ABOUT THIS TASK →
With images removed, transcribe each record exactly as it appears.
+++ RECORDS FOR PROCESSING +++
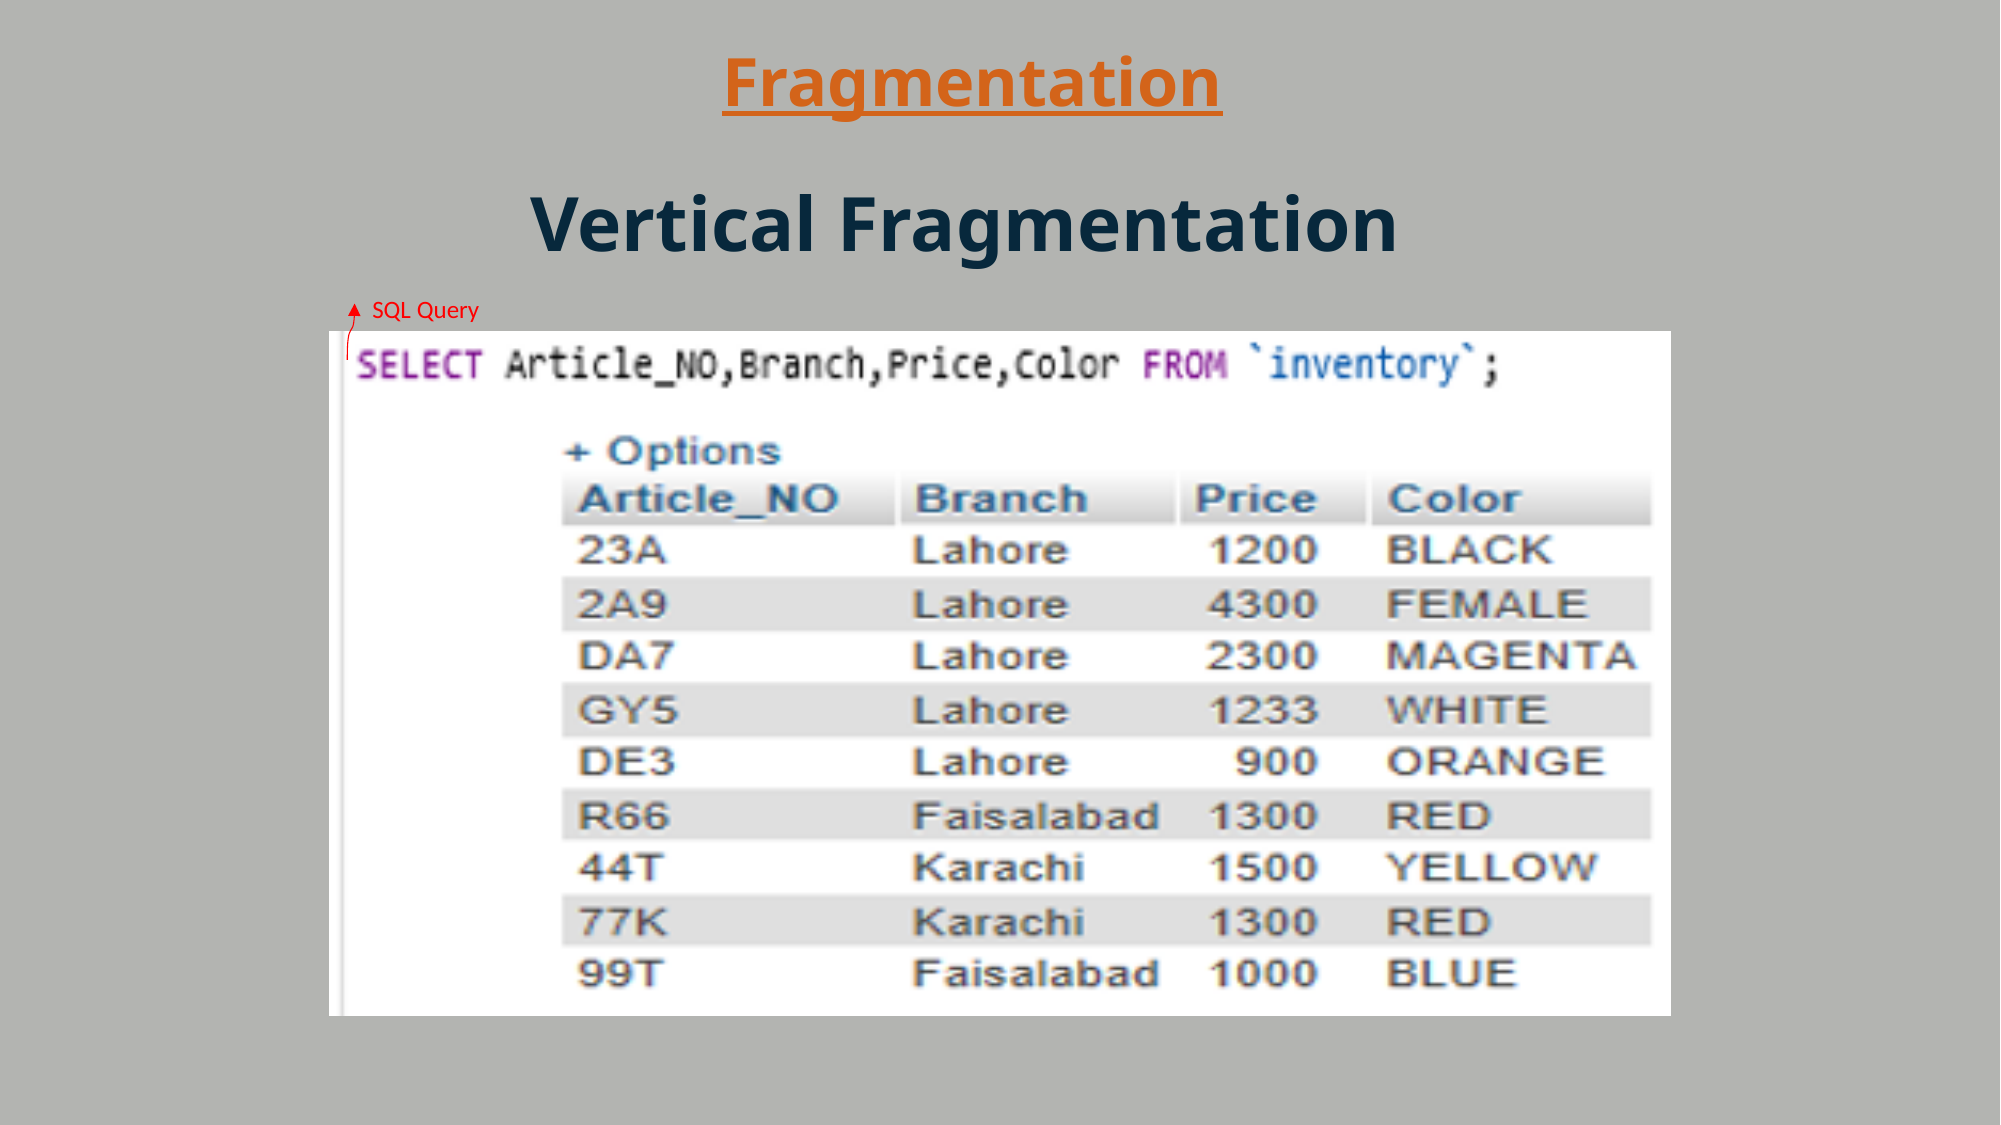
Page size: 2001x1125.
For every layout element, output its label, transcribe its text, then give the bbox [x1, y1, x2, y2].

picture [329, 331, 1671, 1016]
text_box Vertical Fragmentation [515, 124, 1416, 274]
text_box SQL Query [357, 271, 536, 322]
text_box Fragmentation [109, 25, 1835, 144]
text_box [347, 303, 355, 360]
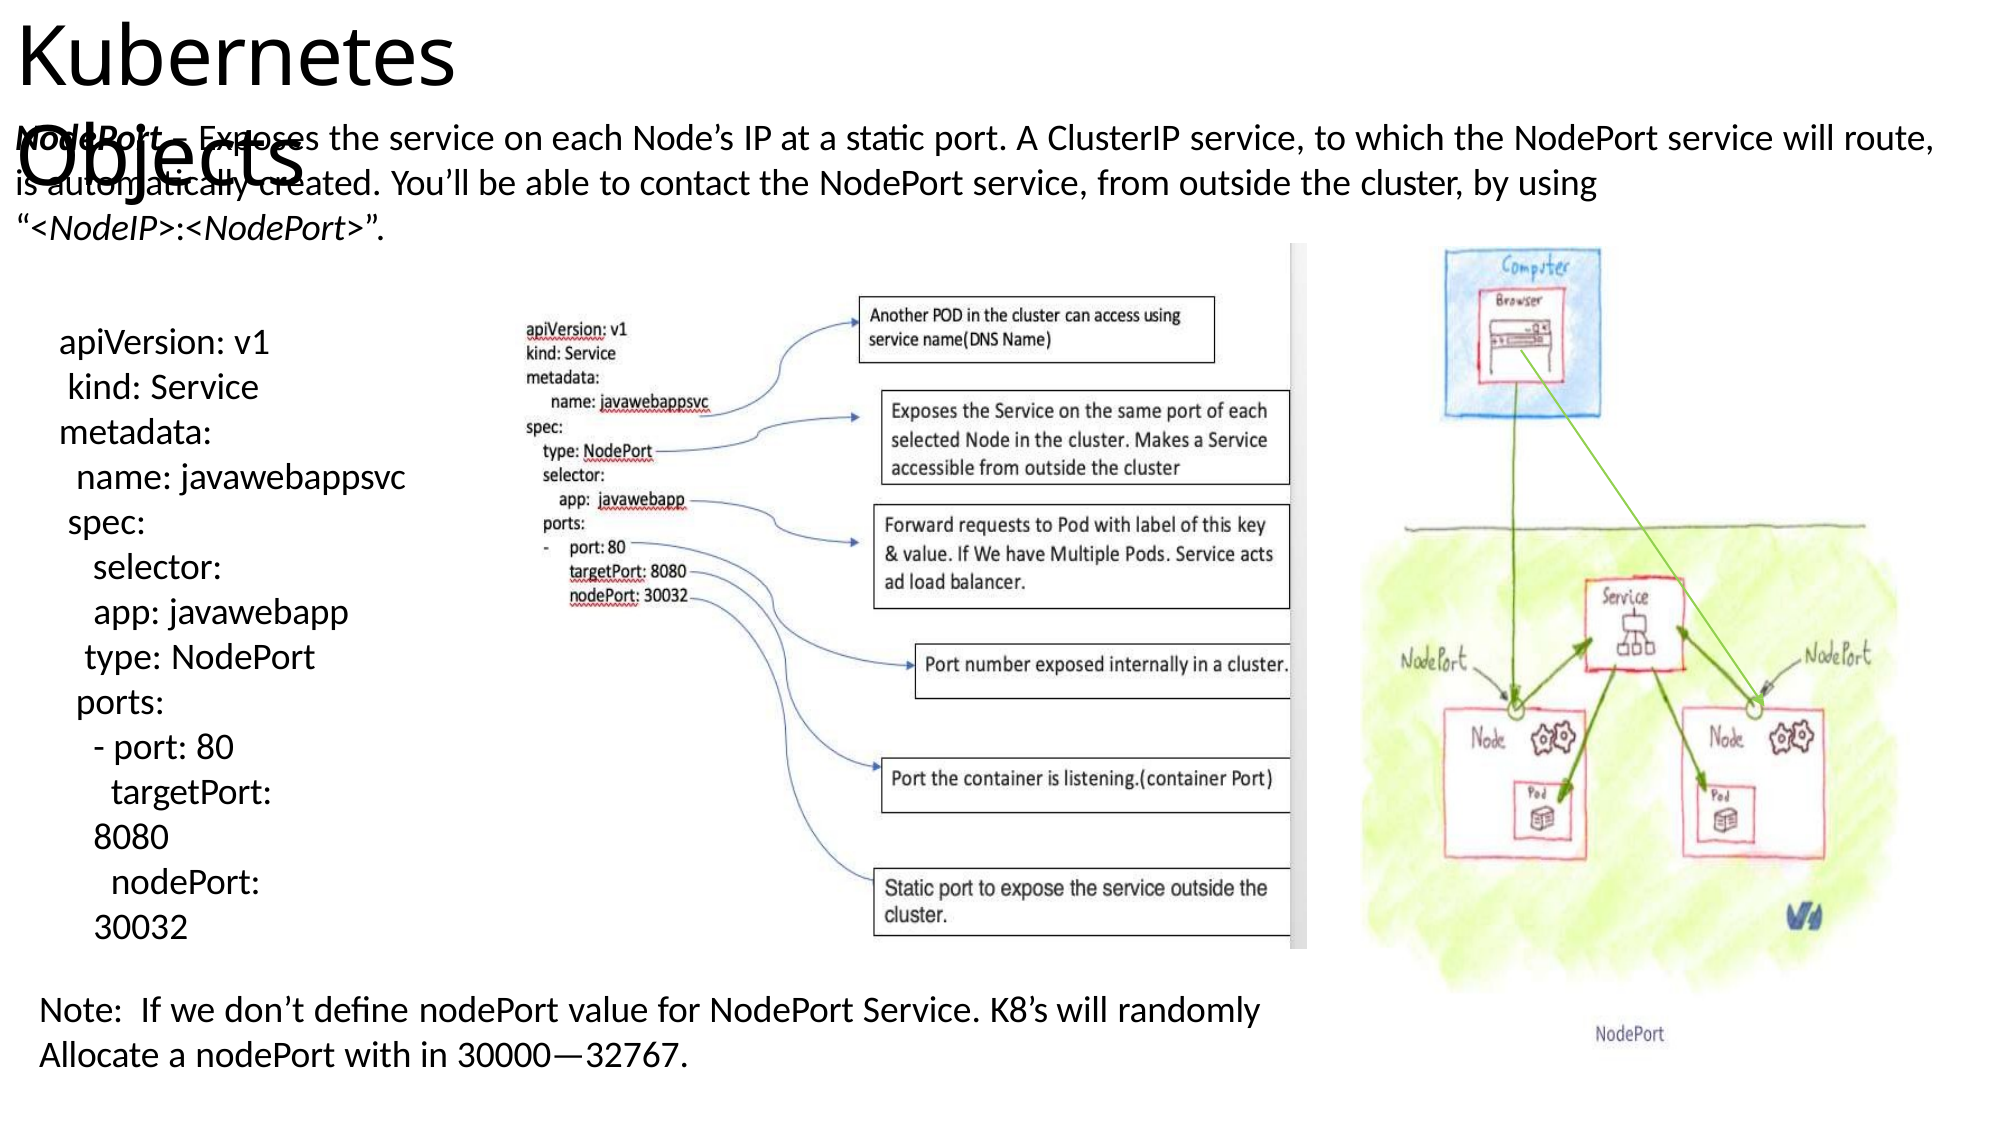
+++
ANSWER TO THIS EXERCISE →
Page size: 2001x1125.
For every layout element, output its label, transcribe its text, then give the bbox [x1, y1, x2, y2].

picture [329, 331, 1671, 1016]
text_box Vertical Fragmentation [515, 124, 1416, 274]
text_box SQL Query [357, 271, 536, 322]
text_box Fragmentation [109, 25, 1835, 144]
text_box [347, 303, 355, 360]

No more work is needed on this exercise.